La FNARS et le Samusocial de Paris viennent de publier une étude qui montre que la prise en charge, en urgence, des sans-logement, est toujours majoritairement inéfficace. L'étude, portant sur la région de Paris et 37 autres départements, met en évidence un pourcentage de satisfaction des demandes encore bien trop faible.

Les statistiques s'appuient sur les appels faits au « 115 ». Le « 115 » est un numéro unique, initialement opératoire sur Paris, puis généralisé à tout le territoire, qui permet à des personnes en situation d'urgence de réclamer un hébergement (aussi bien pour les personnes seules que pour des familles avec enfants) ou de signaler la situation de détresse d'un tiers. L'analyse des appels montre une hausse de 31% (soit un tiers) du nombre de demandes d'hébergement entre septembre 2012 et septembre 2013, tandis que par rapport à juillet 2013, 1000 demandes suplémentaires ont été enregistrées en cette fin d'année. Ce sont les familles qui restent majoritaires en demande (61%).

Et malheureusement les services en place ne peuvent pas répondre à la demande. Le « 115 » n'a pu satisfaire que 22% des demandes en province et 39% à Paris.
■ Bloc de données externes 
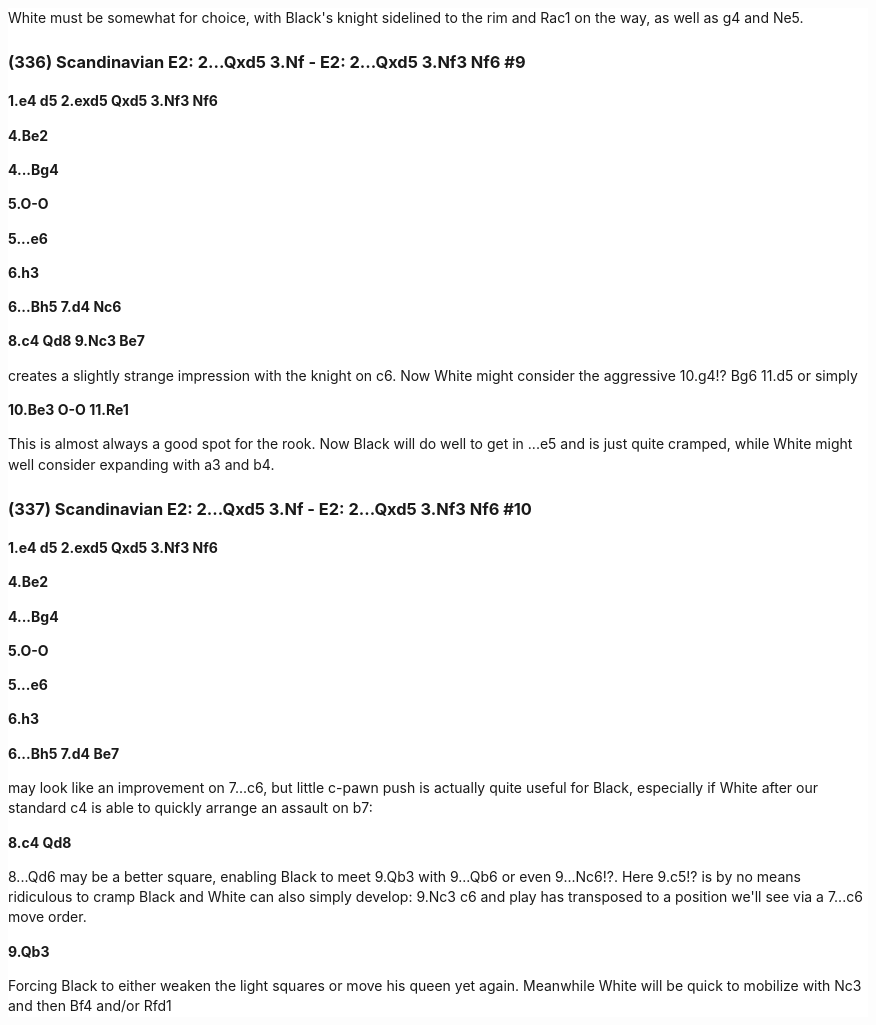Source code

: White must be somewhat for choice, with Black's knight sidelined to the rim and Rac1 on the way, as well as g4 and Ne5.

### (336) Scandinavian E2: 2...Qxd5 3.Nf - E2: 2...Qxd5 3.Nf3 Nf6 #9 

**1.e4 d5 2.exd5 Qxd5 3.Nf3 Nf6**

**4.Be2**

**4...Bg4**

**5.O-O**

**5...e6**

**6.h3**

**6...Bh5 7.d4 Nc6**

**8.c4 Qd8 9.Nc3 Be7**

creates a slightly strange impression with the knight on c6. Now White might consider the aggressive 10.g4!? Bg6 11.d5 or simply

**10.Be3 O-O 11.Re1**

This is almost always a good spot for the rook. Now Black will do well to get in ...e5 and is just quite cramped, while White might well consider expanding with a3 and b4.

### (337) Scandinavian E2: 2...Qxd5 3.Nf - E2: 2...Qxd5 3.Nf3 Nf6 #10 

**1.e4 d5 2.exd5 Qxd5 3.Nf3 Nf6**

**4.Be2**

**4...Bg4**

**5.O-O**

**5...e6**

**6.h3**

**6...Bh5 7.d4 Be7**

may look like an improvement on 7...c6, but little c-pawn push is actually quite useful for Black, especially if White after our standard c4 is able to quickly arrange an assault on b7:

**8.c4 Qd8**

8...Qd6 may be a better square, enabling Black to meet 9.Qb3 with 9...Qb6 or even 9...Nc6!?. Here 9.c5!? is by no means ridiculous to cramp Black and White can also simply develop: 9.Nc3 c6 and play has transposed to a position we'll see via a 7...c6 move order.

**9.Qb3**

Forcing Black to either weaken the light squares or move his queen yet again. Meanwhile White will be quick to mobilize with Nc3 and then Bf4 and/or Rfd1
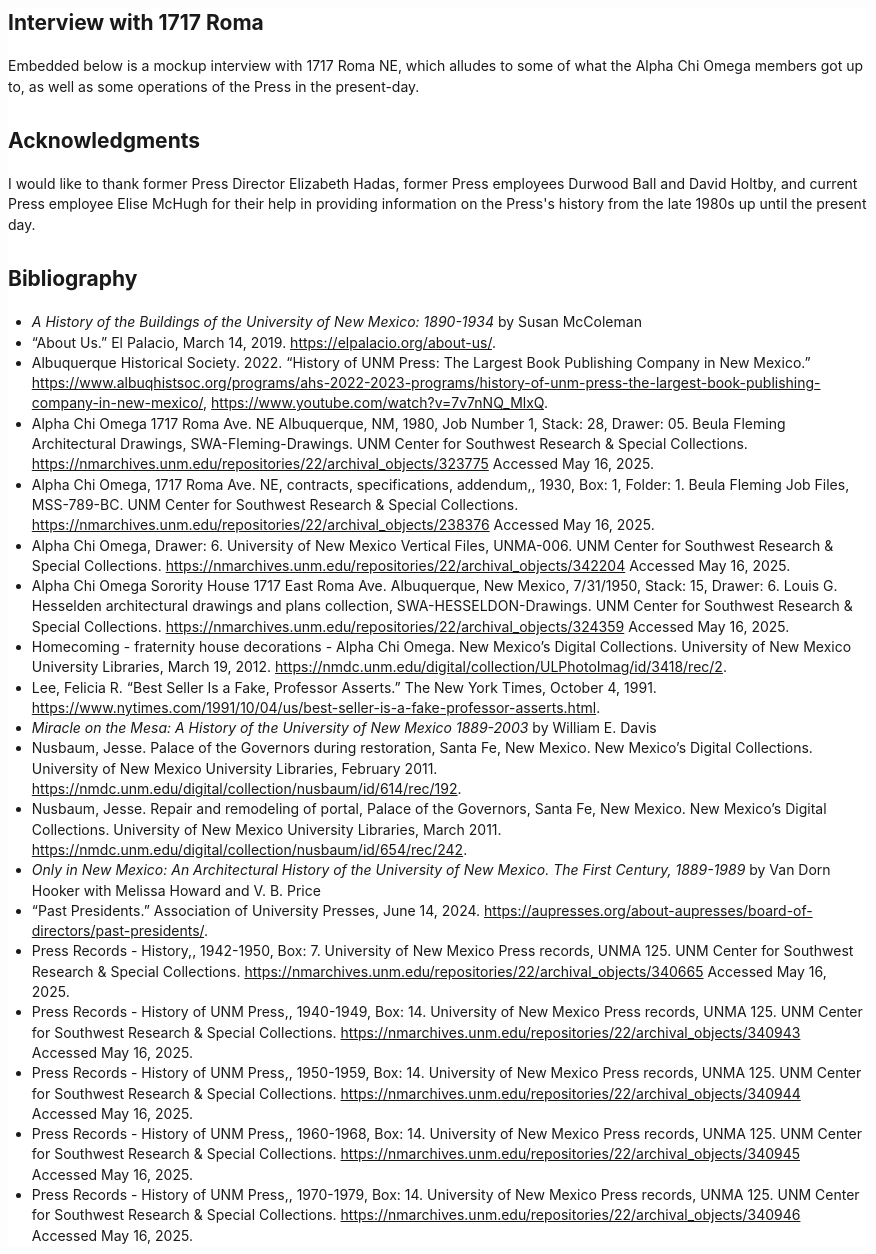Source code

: ## Interview with 1717 Roma
Embedded below is a mockup interview with 1717 Roma NE, which alludes to some of what the Alpha Chi Omega members got up to, as well as some operations of the Press in the present-day.
<audio controls src="UNM-Press-Building-Interview.mp3"></audio>

## Acknowledgments
I would like to thank former Press Director Elizabeth Hadas, former Press employees Durwood Ball and David Holtby, and current Press employee Elise McHugh for their help in providing information on the Press's history from the late 1980s up until the present day.

## Bibliography
- _A History of the Buildings of the University of New Mexico: 1890-1934_ by Susan McColeman
- “About Us.” El Palacio, March 14, 2019. https://elpalacio.org/about-us/.
- Albuquerque Historical Society. 2022. “History of UNM Press: The Largest Book Publishing Company in New Mexico.” https://www.albuqhistsoc.org/programs/ahs-2022-2023-programs/history-of-unm-press-the-largest-book-publishing-company-in-new-mexico/, https://www.youtube.com/watch?v=7v7nNQ_MlxQ.
- Alpha Chi Omega 1717 Roma Ave. NE Albuquerque, NM, 1980, Job Number 1, Stack: 28, Drawer: 05. Beula Fleming Architectural Drawings, SWA-Fleming-Drawings. UNM Center for Southwest Research & Special Collections. https://nmarchives.unm.edu/repositories/22/archival_objects/323775 Accessed May 16, 2025.
- Alpha Chi Omega, 1717 Roma Ave. NE, contracts, specifications, addendum,, 1930, Box: 1, Folder: 1. Beula Fleming Job Files, MSS-789-BC. UNM Center for Southwest Research & Special Collections. https://nmarchives.unm.edu/repositories/22/archival_objects/238376 Accessed May 16, 2025.
- Alpha Chi Omega, Drawer: 6. University of New Mexico Vertical Files, UNMA-006. UNM Center for Southwest Research & Special Collections. https://nmarchives.unm.edu/repositories/22/archival_objects/342204 Accessed May 16, 2025.
- Alpha Chi Omega Sorority House 1717 East Roma Ave. Albuquerque, New Mexico, 7/31/1950, Stack: 15, Drawer: 6. Louis G. Hesselden architectural drawings and plans collection, SWA-HESSELDON-Drawings. UNM Center for Southwest Research & Special Collections. https://nmarchives.unm.edu/repositories/22/archival_objects/324359 Accessed May 16, 2025.
- Homecoming - fraternity house decorations - Alpha Chi Omega. New Mexico’s Digital Collections. University of New Mexico University Libraries, March 19, 2012. https://nmdc.unm.edu/digital/collection/ULPhotoImag/id/3418/rec/2.
- Lee, Felicia R. “Best Seller Is a Fake, Professor Asserts.” The New York Times, October 4, 1991. https://www.nytimes.com/1991/10/04/us/best-seller-is-a-fake-professor-asserts.html. 
- _Miracle on the Mesa: A History of the University of New Mexico 1889-2003_ by William E. Davis
- Nusbaum, Jesse. Palace of the Governors during restoration, Santa Fe, New Mexico. New Mexico’s Digital Collections. University of New Mexico University Libraries, February 2011. https://nmdc.unm.edu/digital/collection/nusbaum/id/614/rec/192.
- Nusbaum, Jesse. Repair and remodeling of portal, Palace of the Governors, Santa Fe, New Mexico. New Mexico’s Digital Collections. University of New Mexico University Libraries, March 2011. https://nmdc.unm.edu/digital/collection/nusbaum/id/654/rec/242. 
- _Only in New Mexico: An Architectural History of the University of New Mexico. The First Century, 1889-1989_ by Van Dorn Hooker with Melissa Howard and V. B. Price
- “Past Presidents.” Association of University Presses, June 14, 2024. https://aupresses.org/about-aupresses/board-of-directors/past-presidents/. 
- Press Records - History,, 1942-1950, Box: 7. University of New Mexico Press records, UNMA 125. UNM Center for Southwest Research & Special Collections. https://nmarchives.unm.edu/repositories/22/archival_objects/340665 Accessed May 16, 2025.
- Press Records - History of UNM Press,, 1940-1949, Box: 14. University of New Mexico Press records, UNMA 125. UNM Center for Southwest Research & Special Collections. https://nmarchives.unm.edu/repositories/22/archival_objects/340943 Accessed May 16, 2025.
- Press Records - History of UNM Press,, 1950-1959, Box: 14. University of New Mexico Press records, UNMA 125. UNM Center for Southwest Research & Special Collections. https://nmarchives.unm.edu/repositories/22/archival_objects/340944 Accessed May 16, 2025.
- Press Records - History of UNM Press,, 1960-1968, Box: 14. University of New Mexico Press records, UNMA 125. UNM Center for Southwest Research & Special Collections. https://nmarchives.unm.edu/repositories/22/archival_objects/340945 Accessed May 16, 2025.
- Press Records - History of UNM Press,, 1970-1979, Box: 14. University of New Mexico Press records, UNMA 125. UNM Center for Southwest Research & Special Collections. https://nmarchives.unm.edu/repositories/22/archival_objects/340946 Accessed May 16, 2025.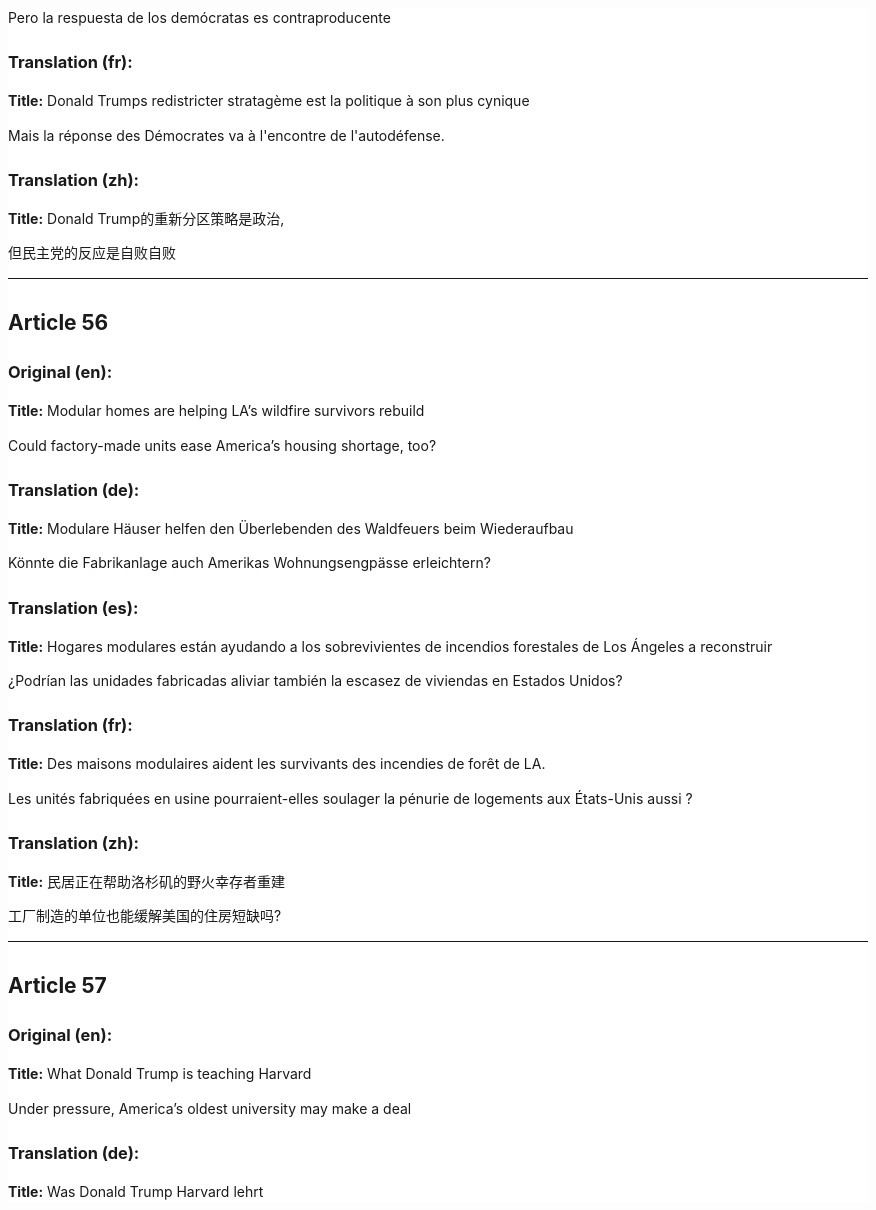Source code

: Pero la respuesta de los demócratas es contraproducente

### Translation (fr):
**Title:** Donald Trumps redistricter stratagème est la politique à son plus cynique

Mais la réponse des Démocrates va à l'encontre de l'autodéfense.

### Translation (zh):
**Title:** Donald Trump的重新分区策略是政治,

但民主党的反应是自败自败

---

## Article 56
### Original (en):
**Title:** Modular homes are helping LA’s wildfire survivors rebuild

Could factory-made units ease America’s housing shortage, too?

### Translation (de):
**Title:** Modulare Häuser helfen den Überlebenden des Waldfeuers beim Wiederaufbau

Könnte die Fabrikanlage auch Amerikas Wohnungsengpässe erleichtern?

### Translation (es):
**Title:** Hogares modulares están ayudando a los sobrevivientes de incendios forestales de Los Ángeles a reconstruir

¿Podrían las unidades fabricadas aliviar también la escasez de viviendas en Estados Unidos?

### Translation (fr):
**Title:** Des maisons modulaires aident les survivants des incendies de forêt de LA.

Les unités fabriquées en usine pourraient-elles soulager la pénurie de logements aux États-Unis aussi ?

### Translation (zh):
**Title:** 民居正在帮助洛杉矶的野火幸存者重建

工厂制造的单位也能缓解美国的住房短缺吗?

---

## Article 57
### Original (en):
**Title:** What Donald Trump is teaching Harvard

Under pressure, America’s oldest university may make a deal

### Translation (de):
**Title:** Was Donald Trump Harvard lehrt
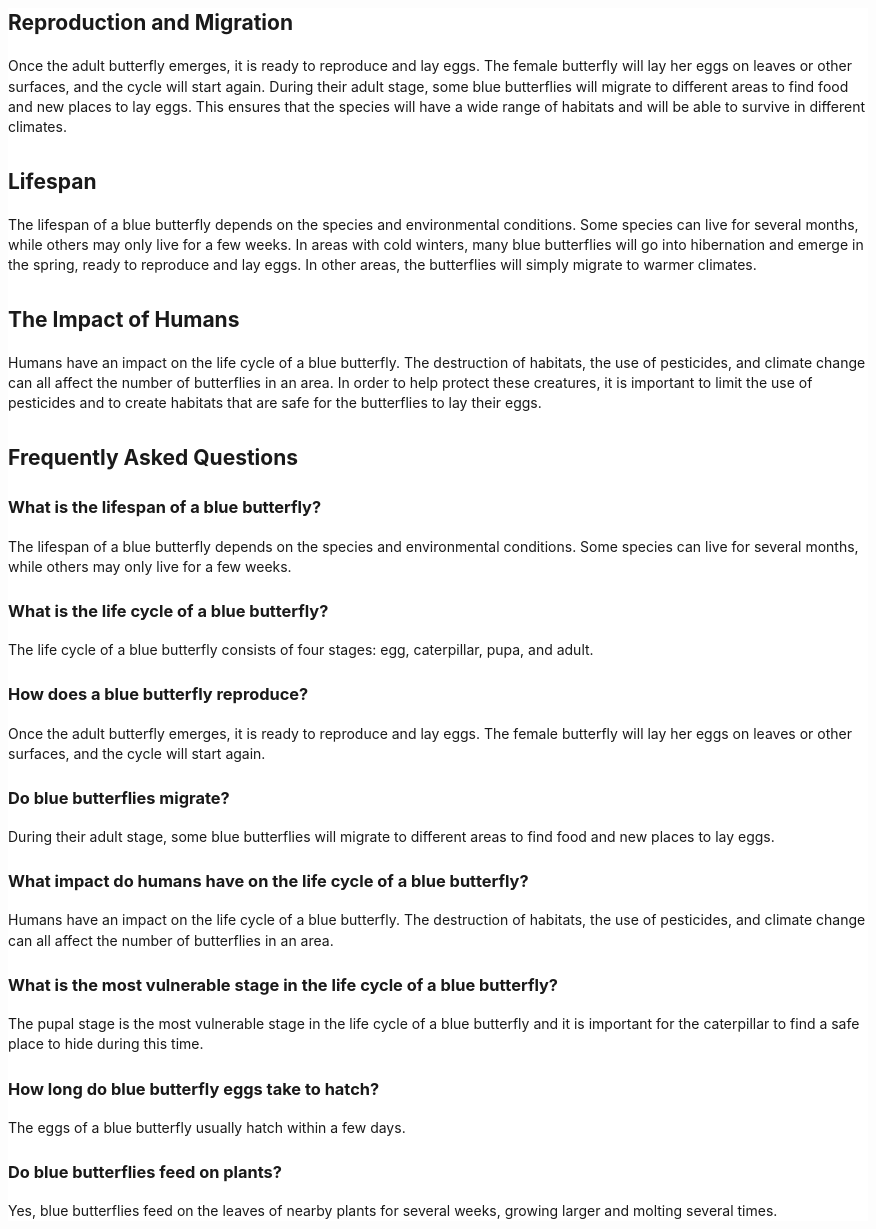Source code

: <h2>Reproduction and Migration</h2>

<p>Once the adult butterfly emerges, it is ready to reproduce and lay eggs. The female butterfly will lay her eggs on leaves or other surfaces, and the cycle will start again. During their adult stage, some blue butterflies will migrate to different areas to find food and new places to lay eggs. This ensures that the species will have a wide range of habitats and will be able to survive in different climates.</p>

<h2>Lifespan</h2> 

<p>The lifespan of a blue butterfly depends on the species and environmental conditions. Some species can live for several months, while others may only live for a few weeks. In areas with cold winters, many blue butterflies will go into hibernation and emerge in the spring, ready to reproduce and lay eggs. In other areas, the butterflies will simply migrate to warmer climates.</p>

<h2>The Impact of Humans</h2>

<p>Humans have an impact on the life cycle of a blue butterfly. The destruction of habitats, the use of pesticides, and climate change can all affect the number of butterflies in an area. In order to help protect these creatures, it is important to limit the use of pesticides and to create habitats that are safe for the butterflies to lay their eggs.</p>

<h2>Frequently Asked Questions</h2>

<h3>What is the lifespan of a blue butterfly?</h3>

<p>The lifespan of a blue butterfly depends on the species and environmental conditions. Some species can live for several months, while others may only live for a few weeks.</p>

<h3>What is the life cycle of a blue butterfly?</h3>

<p>The life cycle of a blue butterfly consists of four stages: egg, caterpillar, pupa, and adult.</p>

<h3>How does a blue butterfly reproduce?</h3>

<p>Once the adult butterfly emerges, it is ready to reproduce and lay eggs. The female butterfly will lay her eggs on leaves or other surfaces, and the cycle will start again.</p>

<h3>Do blue butterflies migrate?</h3>

<p>During their adult stage, some blue butterflies will migrate to different areas to find food and new places to lay eggs.</p>

<h3>What impact do humans have on the life cycle of a blue butterfly?</h3>

<p>Humans have an impact on the life cycle of a blue butterfly. The destruction of habitats, the use of pesticides, and climate change can all affect the number of butterflies in an area.</p>

<h3>What is the most vulnerable stage in the life cycle of a blue butterfly?</h3>

<p>The pupal stage is the most vulnerable stage in the life cycle of a blue butterfly and it is important for the caterpillar to find a safe place to hide during this time.</p>

<h3>How long do blue butterfly eggs take to hatch?</h3>

<p>The eggs of a blue butterfly usually hatch within a few days.</p>

<h3>Do blue butterflies feed on plants?</h3>

<p>Yes, blue butterflies feed on the leaves of nearby plants for several weeks, growing larger and molting several times.</p>
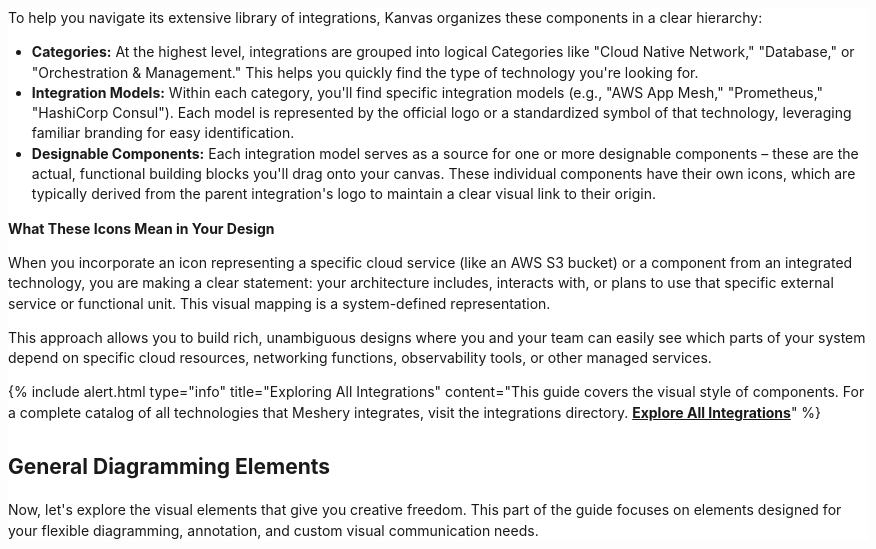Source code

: To help you navigate its extensive library of integrations, Kanvas organizes these components in a clear hierarchy:

-   **Categories:** At the highest level, integrations are grouped into logical Categories like "Cloud Native Network," "Database," or "Orchestration & Management." This helps you quickly find the type of technology you're looking for.
-   **Integration Models:** Within each category, you'll find specific integration models (e.g., "AWS App Mesh," "Prometheus," "HashiCorp Consul"). Each model is represented by the official logo or a standardized symbol of that technology, leveraging familiar branding for easy identification.
-   **Designable Components:** Each integration model serves as a source for one or more designable components – these are the actual, functional building blocks you'll drag onto your canvas. These individual components have their own icons, which are typically derived from the parent integration's logo to maintain a clear visual link to their origin.

**What These Icons Mean in Your Design**

When you incorporate an icon representing a specific cloud service (like an AWS S3 bucket) or a component from an integrated technology, you are making a clear statement: your architecture includes, interacts with, or plans to use that specific external service or functional unit. This visual mapping is a system-defined representation.

This approach allows you to build rich, unambiguous designs where you and your team can easily see which parts of your system depend on specific cloud resources, networking functions, observability tools, or other managed services.

{% include alert.html type="info" title="Exploring All Integrations" content="This guide covers the visual style of components. For a complete catalog of all technologies that Meshery integrates, visit the integrations directory. <strong><a href='https://docs.meshery.io/extensions/integrations'>Explore All Integrations</a></strong>" %}

## General Diagramming Elements

Now, let's explore the visual elements that give you creative freedom. This part of the guide focuses on elements designed for your flexible diagramming, annotation, and custom visual communication needs.

<a href="../../../assets/img/shapes/shape_style.gif" target="_blank">
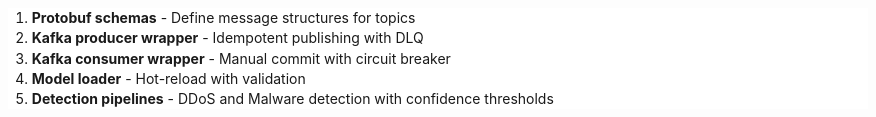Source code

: 1. **Protobuf schemas** - Define message structures for topics
2. **Kafka producer wrapper** - Idempotent publishing with DLQ
3. **Kafka consumer wrapper** - Manual commit with circuit breaker
4. **Model loader** - Hot-reload with validation
5. **Detection pipelines** - DDoS and Malware detection with confidence thresholds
Sur les 15 000 personnes ayant sollicité une aide, 9000 ont éssuyé une fin de non-recevoir.

La FNARS tire donc la sonnette d'alarme, et pointe la relation entre l'augmentation de la demande et le manque de solutions possibles. Elle réclame, étude à l'appui, une loi qui serait à même d'adapter les structures existantes à la situation actuelle. Celle-ci aurait la forme d'une « programmation pluriannuelle » pour augmenter le nombre de places en CADA (Centre d'Accueil pour Demandeurs d'Asile). Espérons que la FNARS sera entendue.